__文本节选__
^^^^^^^^^^^^^^^^

CF 983E NN country
题意
给定一棵 \(n\) 个点的树和 \(m\) 条树上路径,\(q\) 次询问 \(x\to y\) 最少用多少条路径。
\(n, m, q\leq 2\times 10 ^5\)。
题解
有一个贪心策略:我们考虑同时操作 \(x\) 和 \(y\),每次让它们跳到能跳到的最浅的点。直到跳到再往上跳就超过 \(lca\) 了为止。此时如果有一条路径同时经过了 \(x'\) 和 \(y'\),那么只需要再跳一次,否则要 \(x'\) 和 \(y'\) 需要再同时往上跳一步。
我们搞一个倍增数组 \(jmp[u][i]\) 表示 \(u\) 向上跳 \(2^i\) 次能跳到的最浅的点。
考虑判断是否有路径经过 \(x\) 和 \(y\)。离线所有询问。我们在 \(dfs\) 到 \(x\) 的时候,如果有以 \(x\) 为起点的路径,就给对应的终点打标记。如果在进入 \(x\) 子树的时候和回溯的时候 \(y\) 子树内的标记数不一样,说明存在路径。可以使用树状数组维护。
注意额外判无解,\(x\) 或 \(y\) 为 \(lca\) 的情况。
#include <bits/stdc++.h>
const int N = 2e5 + 10;
#define pii std::pair<int, int>
#define mkp(a, b) std::make_pair(a, b)
inline int read()
{
int x = 0;
char ch = getchar();
while (!isdigit(ch)) ch = getchar();
while (isdigit(ch)) x = x * 10 + ch - '0', ch = getchar();
return x;
}
struct Bit
{
int f[N];
#define lowbit(x) (x & -x)
inline void Add(int x)
{
for (; x < N; x += lowbit(x)) f[x]++;
}
inline int Ask(int x)
{
int res = 0;
for (; x; x -= lowbit(x)) res += f[x];
return res;
}
inline int Ask(int l, int r)

^^^^^^^^^^^^^^^^

__数据摘录__
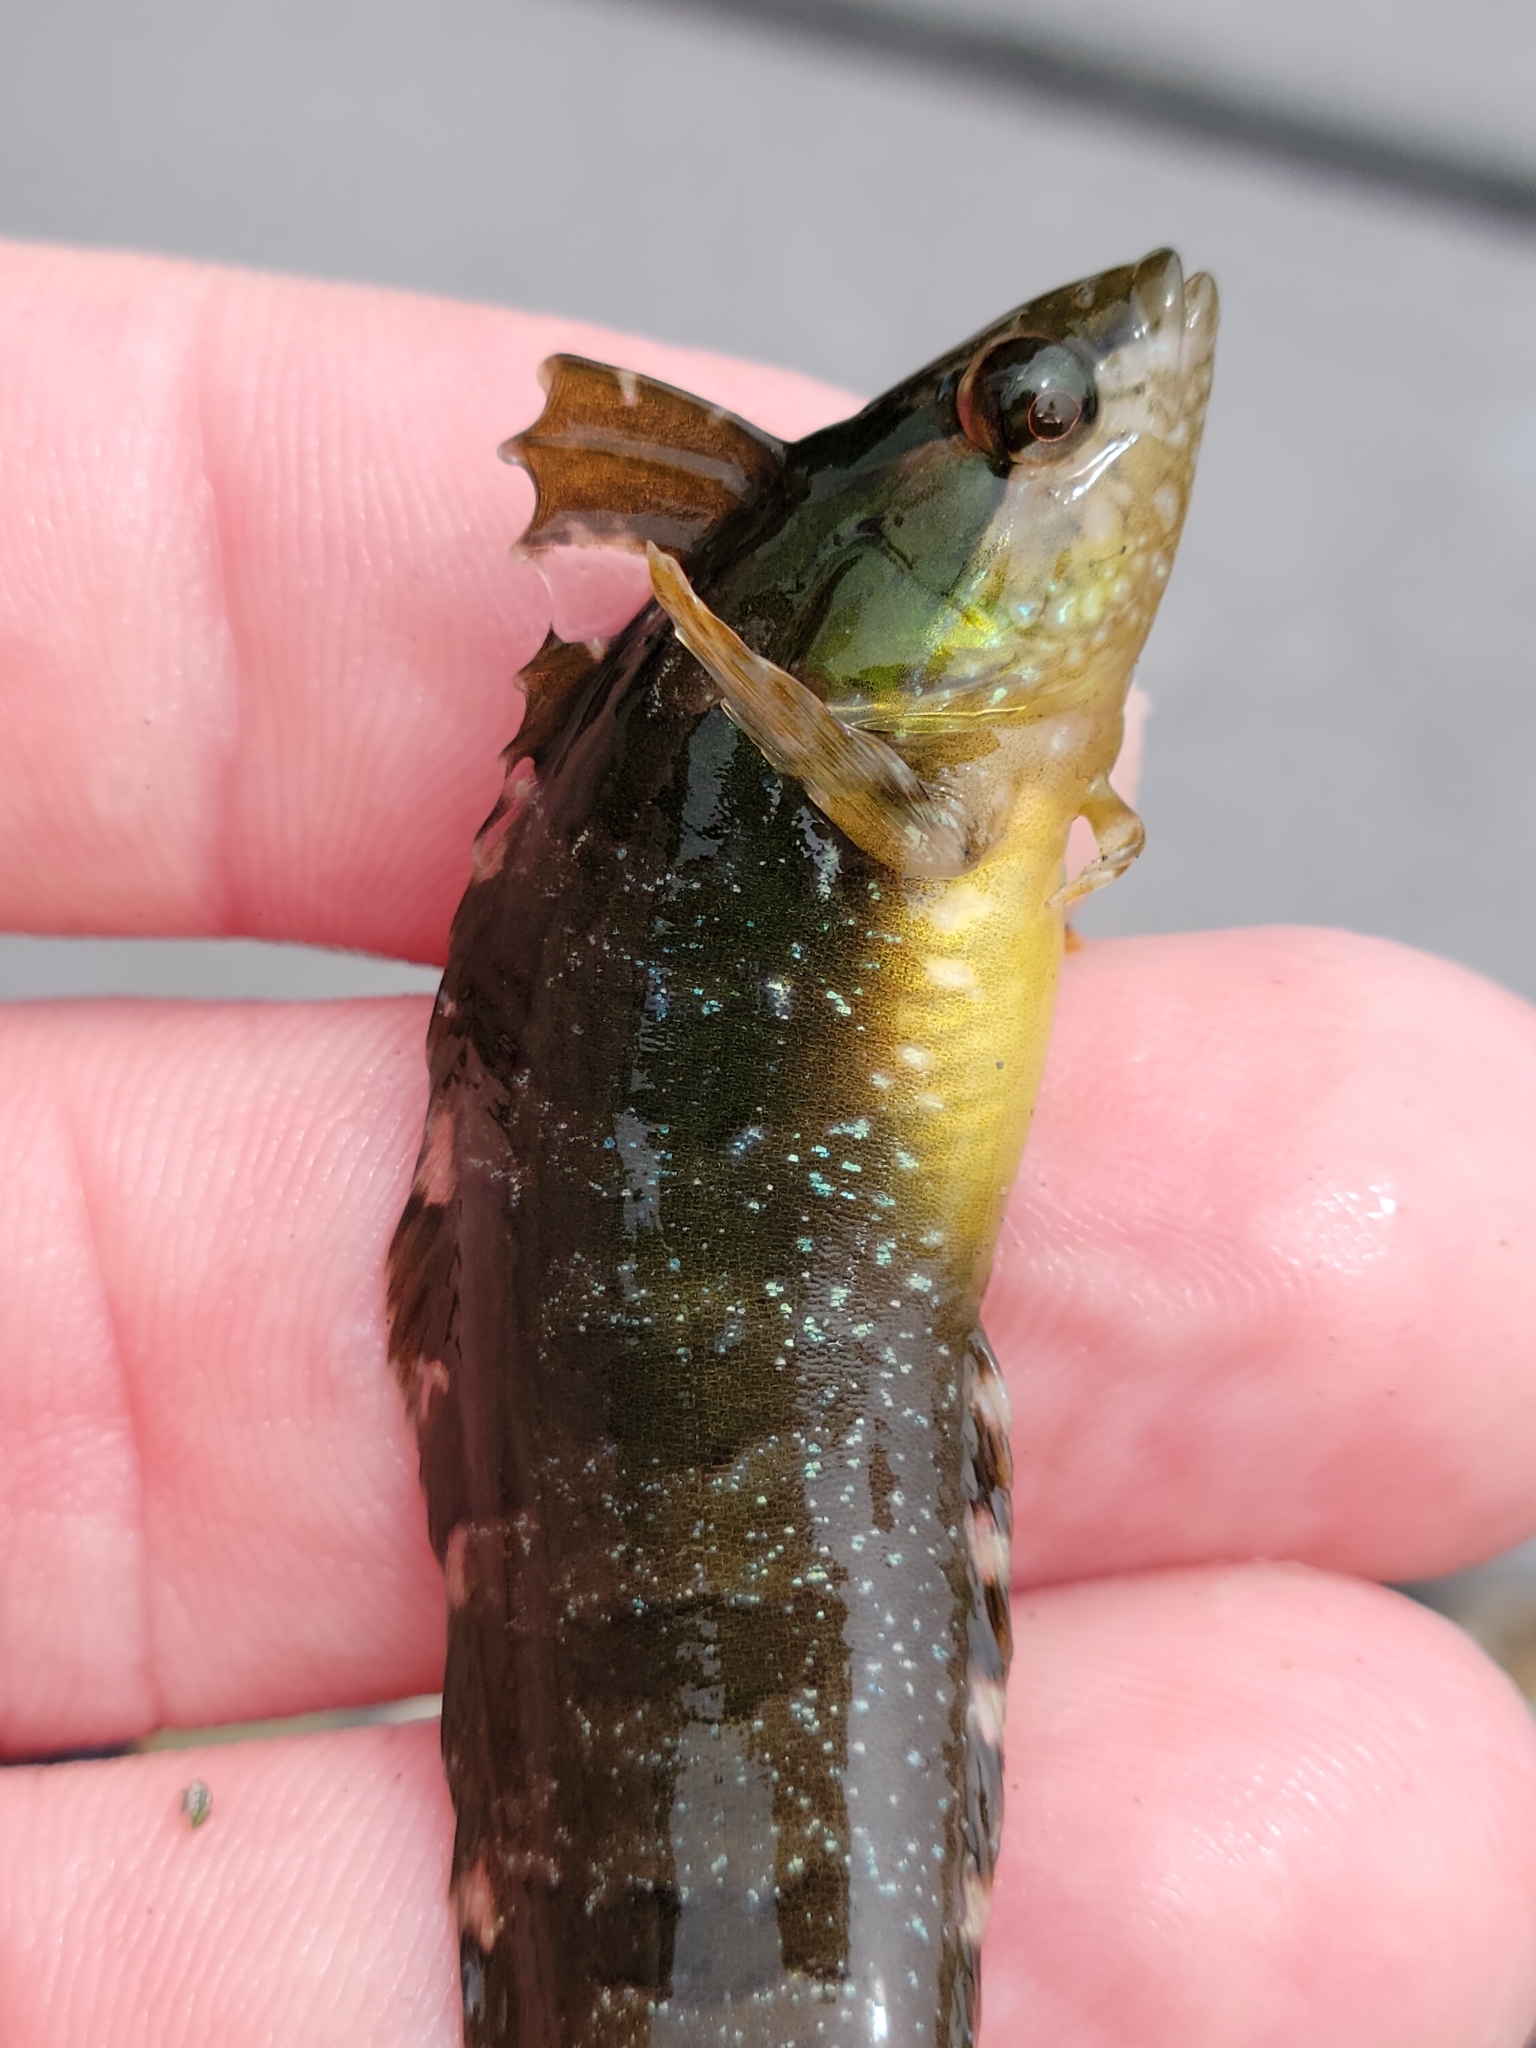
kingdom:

^^^^^^^^^^^^^^^^

__任务要求__
- A) 根据这篇题解，判断是否有路径同时经过 \(x\) 和 \(y\) 时，子树内的标记数用什么数据结构维护？
- B) 请列出这篇题解的代码中用 #define 定义的所有宏的名称。
- C) 请接着这篇题解的代码往下写，从最后一行之后开始。

__各题答案__
- A) 树状数组。

- B) pii、mkp、lowbit

- C)
{
return Ask(r) - Ask(l - 1);
}
}T;
std::vector<pii> V[N];
std::vector<int> G[N], F[N];
int tot = 1, fir[N], nex[N << 1], got[N << 1], ans[N], res[N], flg[N];
int idx = 1, dep[N], siz[N], dfn[N], rev[N], par[N][21], jmp[N][21];
inline int cmp(int a, int b) {return dep[a] < dep[b] ? a : b;}
inline void AddEdge(int u, int v)
{
nex[++tot] = fir[u], fir[u] = tot, got[tot] = v;
nex[++tot] = fir[v], fir[v] = tot, got[tot] = u;
}
inline void dfs(int u, int fa)
{
dep[u] = dep[par[u][0] = fa] + 1, siz[u] = 1, dfn[u] = ++idx, rev[idx] = u;
for (int i = 1; i <= 20; ++i) par[u][i] = par[par[u][i - 1]][i - 1];
for (int i = fir[u]; i; i = nex[i]) if (got[i] != fa) dfs(got[i], u), siz[u] += siz[got[i]];
}
inline int getlca(int u, int v)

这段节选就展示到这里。